■ THE REQUEST ■
Rewrite the stretch of data from the start through the line "order: Magnoliales", changing every "common name" to "vernacular name" and leaving everything else as it is.

■ Collection entries ■
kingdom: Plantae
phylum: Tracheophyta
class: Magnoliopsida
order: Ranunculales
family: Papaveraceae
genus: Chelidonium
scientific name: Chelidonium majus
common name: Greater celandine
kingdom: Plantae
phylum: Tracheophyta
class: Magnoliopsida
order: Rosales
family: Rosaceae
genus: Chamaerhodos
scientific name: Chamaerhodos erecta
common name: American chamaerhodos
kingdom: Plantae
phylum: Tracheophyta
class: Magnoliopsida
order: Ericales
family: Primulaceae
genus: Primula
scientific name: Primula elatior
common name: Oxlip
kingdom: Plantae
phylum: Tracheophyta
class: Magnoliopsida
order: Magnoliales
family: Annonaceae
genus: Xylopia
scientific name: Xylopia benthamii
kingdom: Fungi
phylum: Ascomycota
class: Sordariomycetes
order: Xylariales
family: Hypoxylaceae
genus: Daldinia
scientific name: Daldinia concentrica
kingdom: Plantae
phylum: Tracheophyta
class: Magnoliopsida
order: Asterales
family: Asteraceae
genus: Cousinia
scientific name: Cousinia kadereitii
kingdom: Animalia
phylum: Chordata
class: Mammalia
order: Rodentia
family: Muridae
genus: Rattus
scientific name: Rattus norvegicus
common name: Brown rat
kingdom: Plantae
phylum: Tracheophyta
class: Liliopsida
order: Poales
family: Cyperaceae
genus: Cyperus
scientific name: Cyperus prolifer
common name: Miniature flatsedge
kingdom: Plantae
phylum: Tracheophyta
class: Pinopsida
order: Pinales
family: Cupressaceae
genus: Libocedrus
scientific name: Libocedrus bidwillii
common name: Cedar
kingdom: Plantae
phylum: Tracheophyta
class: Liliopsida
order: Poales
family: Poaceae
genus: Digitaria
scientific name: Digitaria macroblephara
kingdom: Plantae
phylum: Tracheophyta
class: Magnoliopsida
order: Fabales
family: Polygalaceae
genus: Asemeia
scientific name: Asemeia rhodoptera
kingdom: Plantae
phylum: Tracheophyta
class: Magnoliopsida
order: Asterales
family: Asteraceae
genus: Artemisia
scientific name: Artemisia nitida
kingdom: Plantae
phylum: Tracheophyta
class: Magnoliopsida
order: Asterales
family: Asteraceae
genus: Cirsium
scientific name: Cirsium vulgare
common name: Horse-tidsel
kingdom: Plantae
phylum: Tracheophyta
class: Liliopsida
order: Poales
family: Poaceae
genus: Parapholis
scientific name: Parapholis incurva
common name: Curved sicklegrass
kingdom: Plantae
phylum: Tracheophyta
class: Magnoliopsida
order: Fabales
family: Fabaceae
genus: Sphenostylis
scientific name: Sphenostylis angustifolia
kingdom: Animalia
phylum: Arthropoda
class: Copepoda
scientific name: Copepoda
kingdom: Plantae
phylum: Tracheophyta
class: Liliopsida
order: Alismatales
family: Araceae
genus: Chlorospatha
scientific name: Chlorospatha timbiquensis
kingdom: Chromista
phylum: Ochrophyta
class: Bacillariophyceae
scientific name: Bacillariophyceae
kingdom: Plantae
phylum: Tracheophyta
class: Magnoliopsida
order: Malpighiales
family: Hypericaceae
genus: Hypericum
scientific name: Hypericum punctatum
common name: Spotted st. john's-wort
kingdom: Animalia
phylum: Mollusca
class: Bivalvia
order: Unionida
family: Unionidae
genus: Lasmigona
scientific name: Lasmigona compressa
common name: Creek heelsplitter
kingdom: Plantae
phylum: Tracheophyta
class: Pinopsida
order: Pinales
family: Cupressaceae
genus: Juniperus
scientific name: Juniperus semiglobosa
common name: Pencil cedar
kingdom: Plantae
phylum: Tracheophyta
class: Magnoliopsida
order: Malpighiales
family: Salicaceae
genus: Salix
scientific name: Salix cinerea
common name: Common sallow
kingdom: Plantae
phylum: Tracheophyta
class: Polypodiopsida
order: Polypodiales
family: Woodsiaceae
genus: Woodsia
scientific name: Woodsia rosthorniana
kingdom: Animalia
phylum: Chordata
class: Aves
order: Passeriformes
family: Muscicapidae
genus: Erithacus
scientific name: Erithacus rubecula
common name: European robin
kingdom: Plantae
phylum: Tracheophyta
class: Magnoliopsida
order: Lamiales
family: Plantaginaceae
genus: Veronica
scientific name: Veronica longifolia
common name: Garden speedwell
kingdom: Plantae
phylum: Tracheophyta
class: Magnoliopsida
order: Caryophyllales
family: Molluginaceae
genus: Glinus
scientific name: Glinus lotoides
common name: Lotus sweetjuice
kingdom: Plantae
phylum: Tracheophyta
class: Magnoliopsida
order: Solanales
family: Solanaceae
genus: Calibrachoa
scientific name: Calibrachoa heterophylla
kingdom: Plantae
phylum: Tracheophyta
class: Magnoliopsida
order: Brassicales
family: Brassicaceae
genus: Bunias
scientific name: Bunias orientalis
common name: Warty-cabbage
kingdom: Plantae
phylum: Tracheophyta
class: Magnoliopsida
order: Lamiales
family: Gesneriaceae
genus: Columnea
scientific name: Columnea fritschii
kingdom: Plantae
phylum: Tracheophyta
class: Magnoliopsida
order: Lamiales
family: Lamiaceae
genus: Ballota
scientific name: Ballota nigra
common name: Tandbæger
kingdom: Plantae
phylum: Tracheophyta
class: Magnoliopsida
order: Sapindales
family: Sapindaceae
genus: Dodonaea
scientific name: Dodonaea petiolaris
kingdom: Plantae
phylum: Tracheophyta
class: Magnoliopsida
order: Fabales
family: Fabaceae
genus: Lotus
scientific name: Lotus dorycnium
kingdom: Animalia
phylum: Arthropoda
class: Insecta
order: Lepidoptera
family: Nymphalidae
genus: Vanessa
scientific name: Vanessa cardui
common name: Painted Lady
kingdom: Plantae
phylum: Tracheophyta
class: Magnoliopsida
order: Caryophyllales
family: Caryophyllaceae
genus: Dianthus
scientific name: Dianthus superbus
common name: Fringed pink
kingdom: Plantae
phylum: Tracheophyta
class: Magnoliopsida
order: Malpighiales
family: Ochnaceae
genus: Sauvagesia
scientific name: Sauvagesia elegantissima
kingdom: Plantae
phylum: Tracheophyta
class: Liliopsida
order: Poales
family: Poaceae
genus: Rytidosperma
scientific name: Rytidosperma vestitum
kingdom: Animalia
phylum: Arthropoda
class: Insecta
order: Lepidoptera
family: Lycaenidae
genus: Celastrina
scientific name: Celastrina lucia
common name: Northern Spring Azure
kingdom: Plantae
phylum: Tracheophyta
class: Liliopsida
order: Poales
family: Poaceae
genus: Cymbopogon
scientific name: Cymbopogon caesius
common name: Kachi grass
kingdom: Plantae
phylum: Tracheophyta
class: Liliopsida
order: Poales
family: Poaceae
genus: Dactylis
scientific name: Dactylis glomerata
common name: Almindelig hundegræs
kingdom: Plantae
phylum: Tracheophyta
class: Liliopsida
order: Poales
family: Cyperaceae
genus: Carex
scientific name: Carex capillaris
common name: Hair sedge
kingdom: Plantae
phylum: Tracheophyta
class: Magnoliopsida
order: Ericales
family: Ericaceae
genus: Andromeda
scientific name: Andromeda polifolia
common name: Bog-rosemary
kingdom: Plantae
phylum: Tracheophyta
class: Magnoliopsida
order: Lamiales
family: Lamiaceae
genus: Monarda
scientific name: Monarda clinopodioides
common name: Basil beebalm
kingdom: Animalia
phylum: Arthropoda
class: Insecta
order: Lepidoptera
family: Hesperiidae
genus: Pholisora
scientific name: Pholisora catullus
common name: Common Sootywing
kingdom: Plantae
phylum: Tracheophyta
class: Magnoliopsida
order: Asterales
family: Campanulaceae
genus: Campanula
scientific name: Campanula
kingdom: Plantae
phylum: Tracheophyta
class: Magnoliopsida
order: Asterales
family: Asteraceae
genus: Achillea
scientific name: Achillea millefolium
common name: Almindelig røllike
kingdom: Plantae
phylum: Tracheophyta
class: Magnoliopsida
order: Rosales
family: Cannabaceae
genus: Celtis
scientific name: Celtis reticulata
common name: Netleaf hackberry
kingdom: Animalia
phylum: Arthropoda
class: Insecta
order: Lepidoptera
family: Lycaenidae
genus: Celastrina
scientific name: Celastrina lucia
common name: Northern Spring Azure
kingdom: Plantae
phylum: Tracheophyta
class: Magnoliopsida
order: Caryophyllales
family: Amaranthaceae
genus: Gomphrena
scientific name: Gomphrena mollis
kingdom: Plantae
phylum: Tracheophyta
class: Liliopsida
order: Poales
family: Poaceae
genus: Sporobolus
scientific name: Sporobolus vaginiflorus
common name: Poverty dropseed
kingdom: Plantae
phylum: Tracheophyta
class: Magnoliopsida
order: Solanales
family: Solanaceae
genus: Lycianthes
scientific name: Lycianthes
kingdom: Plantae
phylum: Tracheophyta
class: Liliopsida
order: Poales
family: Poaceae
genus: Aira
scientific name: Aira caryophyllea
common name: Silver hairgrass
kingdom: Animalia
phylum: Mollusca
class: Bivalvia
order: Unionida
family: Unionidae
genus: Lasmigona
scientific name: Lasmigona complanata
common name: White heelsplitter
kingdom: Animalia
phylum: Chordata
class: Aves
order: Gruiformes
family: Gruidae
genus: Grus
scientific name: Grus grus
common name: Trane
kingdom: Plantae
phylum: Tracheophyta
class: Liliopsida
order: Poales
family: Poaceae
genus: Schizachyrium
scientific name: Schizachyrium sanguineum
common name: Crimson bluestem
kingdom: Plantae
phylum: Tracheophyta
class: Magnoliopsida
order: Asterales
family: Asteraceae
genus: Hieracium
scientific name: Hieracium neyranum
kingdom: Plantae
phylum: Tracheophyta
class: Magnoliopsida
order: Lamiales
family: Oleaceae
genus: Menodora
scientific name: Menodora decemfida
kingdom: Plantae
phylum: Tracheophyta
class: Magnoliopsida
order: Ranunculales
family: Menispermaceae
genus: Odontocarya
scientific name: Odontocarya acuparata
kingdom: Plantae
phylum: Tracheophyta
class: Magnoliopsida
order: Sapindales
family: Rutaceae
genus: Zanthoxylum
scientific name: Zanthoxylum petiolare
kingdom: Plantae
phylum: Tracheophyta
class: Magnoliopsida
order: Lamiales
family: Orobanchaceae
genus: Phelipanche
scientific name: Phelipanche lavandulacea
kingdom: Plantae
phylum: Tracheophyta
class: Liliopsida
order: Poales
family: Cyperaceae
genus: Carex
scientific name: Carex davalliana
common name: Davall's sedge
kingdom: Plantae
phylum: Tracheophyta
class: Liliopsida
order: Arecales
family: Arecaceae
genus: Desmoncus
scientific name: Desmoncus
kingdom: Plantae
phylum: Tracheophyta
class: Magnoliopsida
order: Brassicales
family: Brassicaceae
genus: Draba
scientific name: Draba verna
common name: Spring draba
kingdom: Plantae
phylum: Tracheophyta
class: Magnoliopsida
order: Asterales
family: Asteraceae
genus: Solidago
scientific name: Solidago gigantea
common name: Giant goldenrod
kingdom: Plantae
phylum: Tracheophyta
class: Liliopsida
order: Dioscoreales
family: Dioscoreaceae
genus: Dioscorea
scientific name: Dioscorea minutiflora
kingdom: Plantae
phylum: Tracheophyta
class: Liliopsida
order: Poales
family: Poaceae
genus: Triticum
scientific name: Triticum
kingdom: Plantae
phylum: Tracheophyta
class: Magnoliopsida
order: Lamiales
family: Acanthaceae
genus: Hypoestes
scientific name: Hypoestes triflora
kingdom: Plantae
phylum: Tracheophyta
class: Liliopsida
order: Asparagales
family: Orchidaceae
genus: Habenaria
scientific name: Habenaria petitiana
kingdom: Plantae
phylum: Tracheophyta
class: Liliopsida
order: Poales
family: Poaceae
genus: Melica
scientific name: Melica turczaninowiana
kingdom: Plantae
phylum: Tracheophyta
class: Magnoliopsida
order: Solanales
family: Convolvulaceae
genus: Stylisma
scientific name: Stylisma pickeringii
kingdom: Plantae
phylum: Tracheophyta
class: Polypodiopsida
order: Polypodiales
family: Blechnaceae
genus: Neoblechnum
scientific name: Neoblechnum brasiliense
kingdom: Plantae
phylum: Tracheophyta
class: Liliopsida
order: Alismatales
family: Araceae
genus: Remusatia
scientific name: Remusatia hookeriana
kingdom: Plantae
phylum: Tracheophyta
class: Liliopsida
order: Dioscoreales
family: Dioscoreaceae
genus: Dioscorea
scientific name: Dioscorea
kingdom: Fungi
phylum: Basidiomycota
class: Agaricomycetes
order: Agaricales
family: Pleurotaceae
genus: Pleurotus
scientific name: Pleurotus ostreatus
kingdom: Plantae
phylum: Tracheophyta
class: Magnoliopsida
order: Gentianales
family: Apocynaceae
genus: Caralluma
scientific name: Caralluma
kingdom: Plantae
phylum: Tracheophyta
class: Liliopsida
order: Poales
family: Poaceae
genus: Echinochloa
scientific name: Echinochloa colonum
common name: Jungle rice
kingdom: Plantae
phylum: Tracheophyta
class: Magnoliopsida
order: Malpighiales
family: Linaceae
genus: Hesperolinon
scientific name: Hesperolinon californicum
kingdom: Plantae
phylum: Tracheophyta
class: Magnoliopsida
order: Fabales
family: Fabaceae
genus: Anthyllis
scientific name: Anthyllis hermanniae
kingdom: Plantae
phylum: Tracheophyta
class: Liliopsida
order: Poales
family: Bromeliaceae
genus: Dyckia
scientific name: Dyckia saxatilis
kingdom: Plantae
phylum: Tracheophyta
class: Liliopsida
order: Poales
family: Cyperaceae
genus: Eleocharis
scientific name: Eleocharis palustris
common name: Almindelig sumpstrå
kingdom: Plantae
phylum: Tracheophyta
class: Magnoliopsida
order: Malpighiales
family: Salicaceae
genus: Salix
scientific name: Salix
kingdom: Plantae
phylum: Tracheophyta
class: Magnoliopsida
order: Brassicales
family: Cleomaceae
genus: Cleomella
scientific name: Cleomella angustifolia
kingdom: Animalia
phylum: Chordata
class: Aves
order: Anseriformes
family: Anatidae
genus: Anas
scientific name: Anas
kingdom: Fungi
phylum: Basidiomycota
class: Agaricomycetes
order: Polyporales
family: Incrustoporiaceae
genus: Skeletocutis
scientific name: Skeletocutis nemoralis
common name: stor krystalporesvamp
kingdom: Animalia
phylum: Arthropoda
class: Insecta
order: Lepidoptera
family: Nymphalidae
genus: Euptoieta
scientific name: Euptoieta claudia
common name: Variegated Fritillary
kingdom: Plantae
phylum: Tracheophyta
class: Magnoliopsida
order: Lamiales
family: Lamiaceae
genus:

■ SOLUTION FOR THIS EXERCISE ■
kingdom: Plantae
phylum: Tracheophyta
class: Magnoliopsida
order: Ranunculales
family: Papaveraceae
genus: Chelidonium
scientific name: Chelidonium majus
vernacular name: Greater celandine
kingdom: Plantae
phylum: Tracheophyta
class: Magnoliopsida
order: Rosales
family: Rosaceae
genus: Chamaerhodos
scientific name: Chamaerhodos erecta
vernacular name: American chamaerhodos
kingdom: Plantae
phylum: Tracheophyta
class: Magnoliopsida
order: Ericales
family: Primulaceae
genus: Primula
scientific name: Primula elatior
vernacular name: Oxlip
kingdom: Plantae
phylum: Tracheophyta
class: Magnoliopsida
order: Magnoliales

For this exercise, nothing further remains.